Based on a dataset extracted from this link: Brain and Cosmic Web samples, I'm trying to do some Complex Network analysis.
The paper The Quantitative Comparison Between the Neuronal Network and the Cosmic Web, claims to have used this dataset, as well as its adjacent matrixes
"Mij
, i.e., a matrix with rows/columns equal to the number of detected nodes, with value Mij
= 1 if the nodes are separated by a distance ≤ llink
, or Mij = 0
otherwise".
I then probed into the matrix, like so:
from astropy.io import fits
with fits.open('mind_dataset/matrix_CEREBELLUM_large.fits') as data:
matrix_cerebellum = pd.DataFrame(data[0].data)
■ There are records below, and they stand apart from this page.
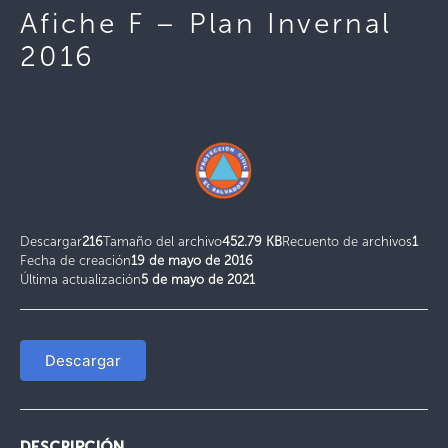
Afiche F – Plan Invernal
2016
Descargar
216
Tamaño del archivo
452.79 KB
Recuento de archivos
1
Fecha de creación
19 de mayo de 2016
Última actualización
5 de mayo de 2021
Descargar
DESCRIPCIÓN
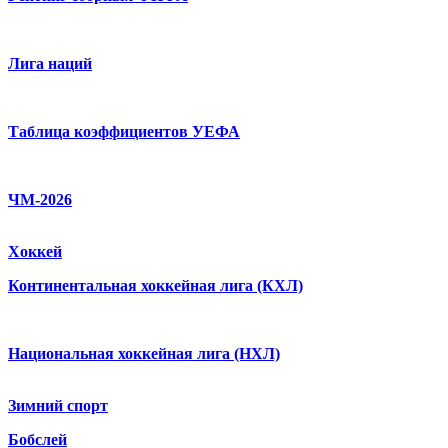
Лига наций
Таблица коэффициентов УЕФА
ЧМ-2026
Хоккей
Континентальная хоккейная лига (КХЛ)
Национальная хоккейная лига (НХЛ)
Зимний спорт
Бобслей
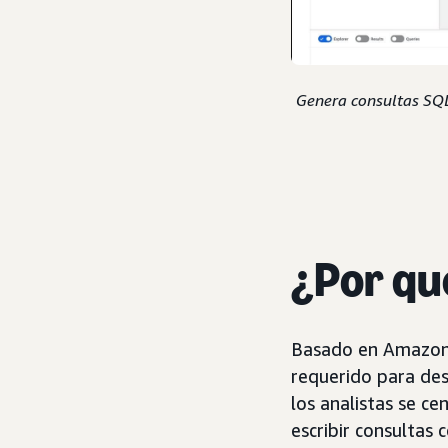
Genera consultas SQL 
¿Por qu
Basado en Amazon B
requerido para des
los analistas se c
escribir consultas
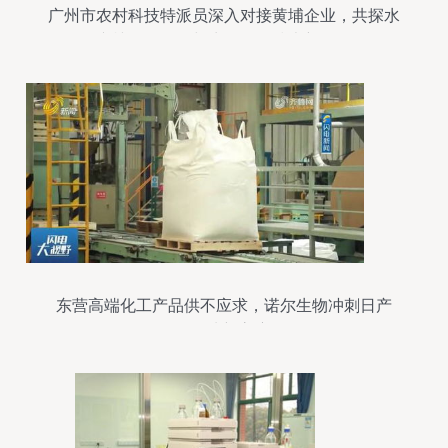
广州市农村科技特派员深入对接黄埔企业，共探水
产植物提取物与生物化工技术新路径
东营高端化工产品供不应求，诺尔生物冲刺日产
500吨新高度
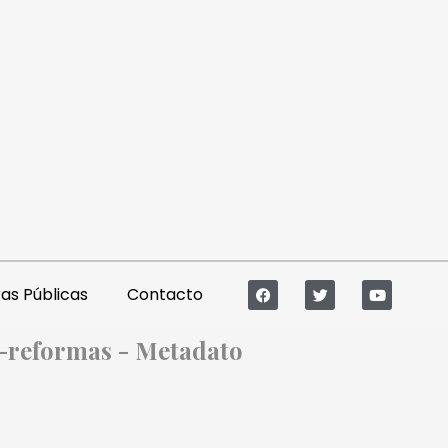
s Públicas
Contacto
y-reformas - Metadato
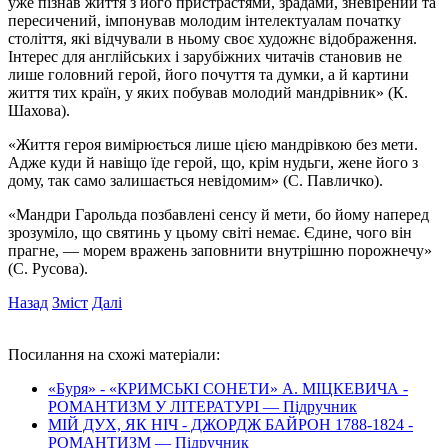
уже пізнав життя з його пристрастями, зрадами, зневірений та
пересичений, імпонував молодим інтелектуалам початку
століття, які відчували в ньому своє художнє відображення.
Інтерес для англійських і зарубіжних читачів становив не
лише головний герой, його почуття та думки, а й картини
життя тих країн, у яких побував молодий мандрівник» (К.
Шахова).
«Життя героя вимірюється лише цією мандрівкою без мети.
Адже куди й навіщо їде герой, що, крім нудьги, жене його з
дому, так само залишається невідомим» (С. Павличко).
«Мандри Гарольда позбавлені сенсу й мети, бо йому наперед
зрозуміло, що святинь у цьому світі немає. Єдине, чого він
прагне, — морем вражень заповнити внутрішню порожнечу»
(С. Русова).
Назад
Зміст
Далі
Посилання на схожі матеріали:
«Буря» - «КРИМСЬКІ СОНЕТИ» А. МІЦКЕВИЧА -
РОМАНТИЗМ У ЛІТЕРАТУРІ — Підручник
МІЙ ДУХ, ЯК НІЧ - ДЖОРДЖ БАЙРОН 1788-1824 -
РОМАНТИЗМ — Підручник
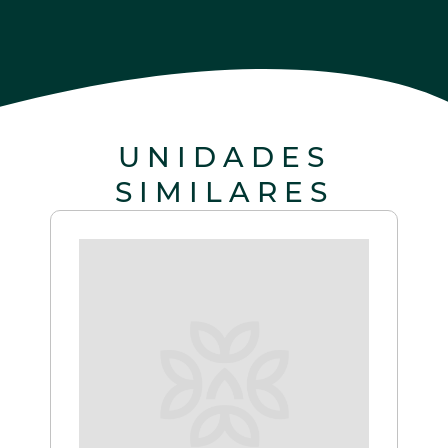
UNIDADES
SIMILARES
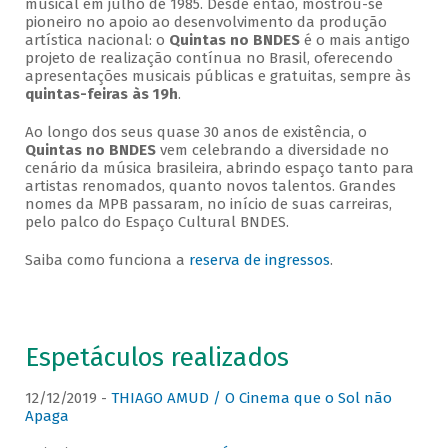
musical em julho de 1985. Desde então, mostrou-se
pioneiro no apoio ao desenvolvimento da produção
artística nacional: o
Quintas no BNDES
é o mais antigo
projeto de realização contínua no Brasil, oferecendo
apresentações musicais públicas e gratuitas, sempre às
quintas-feiras às 19h
.
Ao longo dos seus quase 30 anos de existência, o
Quintas no BNDES
vem celebrando a diversidade no
cenário da música brasileira, abrindo espaço tanto para
artistas renomados, quanto novos talentos. Grandes
nomes da MPB passaram, no início de suas carreiras,
pelo palco do Espaço Cultural BNDES.
Saiba como funciona a
reserva de ingressos
.
Espetáculos realizados
12/12/2019 -
THIAGO AMUD / O Cinema que o Sol não
Apaga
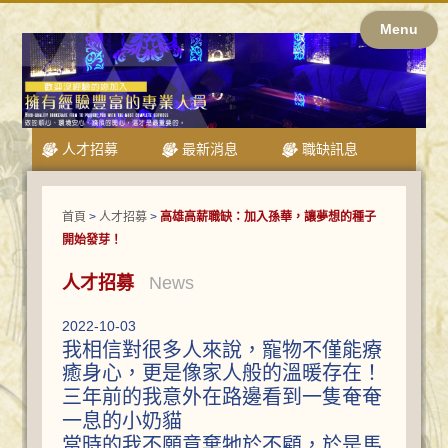
Menu
人才招募
最新消息
職缺訊息
首頁
>
人才招募
>
高雄高薪職缺：加入孫華，讓夢想的種子
開始發芽！
人才招募
News
2022-10-03
我相信對很多人來說，寵物不僅能療
癒身心，更是像家人般的溫暖存在！
三年前的我意外在路邊看到一隻奄奄
一息的小奶貓
當時的我不願意棄牠於不顧，於是馬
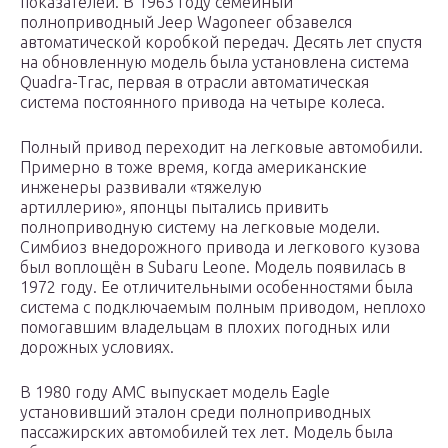
показателей. В 1963 году семейный
полноприводный Jeep Wagoneer обзавелся
автоматической коробкой передач. Десять лет спустя
на обновленную модель была установлена система
Quadra-Trac, первая в отрасли автоматическая
система постоянного привода на четыре колеса.
Полный привод переходит на легковые автомобили.
Примерно в тоже время, когда американские
инженеры развивали «тяжелую
артиллерию», японцы пытались привить
полноприводную систему на легковые модели.
Симбиоз внедорожного привода и легкового кузова
был воплощён в Subaru Leone. Модель появилась в
1972 году. Ее отличительными особенностями была
система с подключаемым полным приводом, неплохо
помогавшим владельцам в плохих погодных или
дорожных условиях.
В 1980 году АМС выпускает модель Eagle
установивший эталон среди полноприводных
пассажирских автомобилей тех лет. Модель была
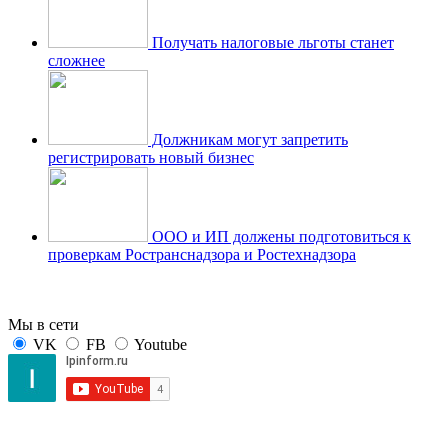
Получать налоговые льготы станет
сложнее
Должникам могут запретить
регистрировать новый бизнес
ООО и ИП должены подготовиться к
проверкам Ространснадзора и Ростехнадзора
Мы в сети
VK
FB
Youtube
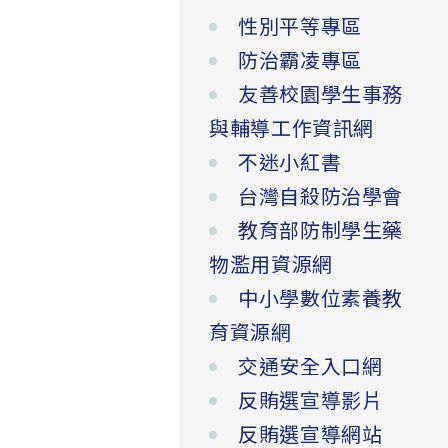
性別平等專區
防治霸凌專區
友善校園學生事務
與輔導工作資訊網
不迷小紅書
台灣自殺防治學會
教育部防制學生藥
物濫用資源網
中小學數位素養教
育資源網
交通安全入口網
反賄選宣導影片
反賄選宣導網站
which does not print a sparse matrix, but rather a matrix with distances from nodes expressed as pixels.
I've learned that the correspondence between 1 pixel and scale is:
neuronal_web_pixel = 0.32 # micrometers
And came up with a method in order to convert pixels to microns:
def pixels_to_scale(df, mind=False, cosmos=False):
one_pixel_equals_parsec = cosmic_web_pixel
one_pixel_equals_micron = neuronal_web_pixel
if mind:
df = df/one_pixel_equals_micron
if cosmos:
df = df/one_pixel_equals_parsec
return df
Then, another method to binaryze the matrix after the conversion:
def binarize_matrix(df, mind=False, cosmos=False):
if mind:
brain_Llink = 16.0 # microns
# distances less than 16 microns
brain_mask = (df<=brain_Llink)
# convert to 1
df = df.where(brain_mask, 1.0)
if cosmos:
cosmos_Llink = 1.2 # 1.2 mpc
brain_mask = (df<=cosmos_Llink)
df = df.where(brain_mask, 1.0)
return df
Finally, with:
matrix_cerebellum = pixels_to_scale(matrix_cerebellum, mind=True)
matrix_cerebellum = binarize_matrix(matrix_cerebellum, mind=True)
matrix_cerebellum.head(5)
prints my sparse matrix of (mostly) 0.0s and 1.0s:
0 1 2 3 4 5 6 7 8 9 ... 1848 1849 1850 1851 1852 1853 1854 1855 1856 1857
0 0.0 0.0 0.0 0.0 0.0 0.0 0.0 0.0 0.0 0.0 ... 0.0 0.0 0.0 0.0 0.0 0.0 0.0 0.0 0.0 0.0
1 0.0 0.0 0.0 0.0 0.0 0.0 0.0 0.0 0.0 0.0 ... 0.0 0.0 0.0 0.0 0.0 0.0 0.0 0.0 0.0 0.0
2 0.0 0.0 0.0 0.0 0.0 0.0 0.0 0.0 0.0 1.0 ... 0.0 0.0 0.0 0.0 0.0 0.0 0.0 0.0 0.0 0.0
3 0.0 0.0 0.0 0.0 0.0 0.0 0.0 0.0 0.0 0.0 ... 0.0 0.0 0.0 0.0 0.0 0.0 0.0 0.0 0.0 0.0
4 0.0 0.0 0.0 0.0 0.0 1.0 0.0 0.0 0.0 0.0 ... 0.0 0.0 0.0 0.0 0.0 0.0 0.0 0.0 0.0 0.0
5 rows × 1858 columns
Now I would like to calculate:
Degree Centrality of the network, given by the formula:
Cd(j) = Kj / n-1
Where kj
is the number of (undirected) connections to/from each j-node
and n
is the total number of nodes in the entire network.
Clustering Coefficient, which quantifies the existence of infrastructure within the local vicinity of nodes, given by the formula:
C(j) = 2yi / Kj(Kj -1)
in which yj
is the number of links between neighbooring nodes of the j-node
.
For finding Degree Centrality, I have tried:
# find connections by adding matrix row values
matrix_cerebellum['K'] = matrix_cerebellum.sum(axis=1)
# applying formula
matrix_cerebellum['centrality'] = matrix_cerebellum['K']/matrix_cerebellum.shape[0]-1
Generates:
... K centrality
9.0 -0.995156
6.0 -0.996771
7.0 -0.996771
11.0 -0.996233
11.0 -0.994080
According to the paper, I should be finding:
"For the cerebellum slices we measured 〈k〉 ∼ 1.9 − 3.7",
For the average numbers of connections per node.
Also I'm finding negative centralities.
Does anyone know how to apply any of these formulas based on the dataframe above?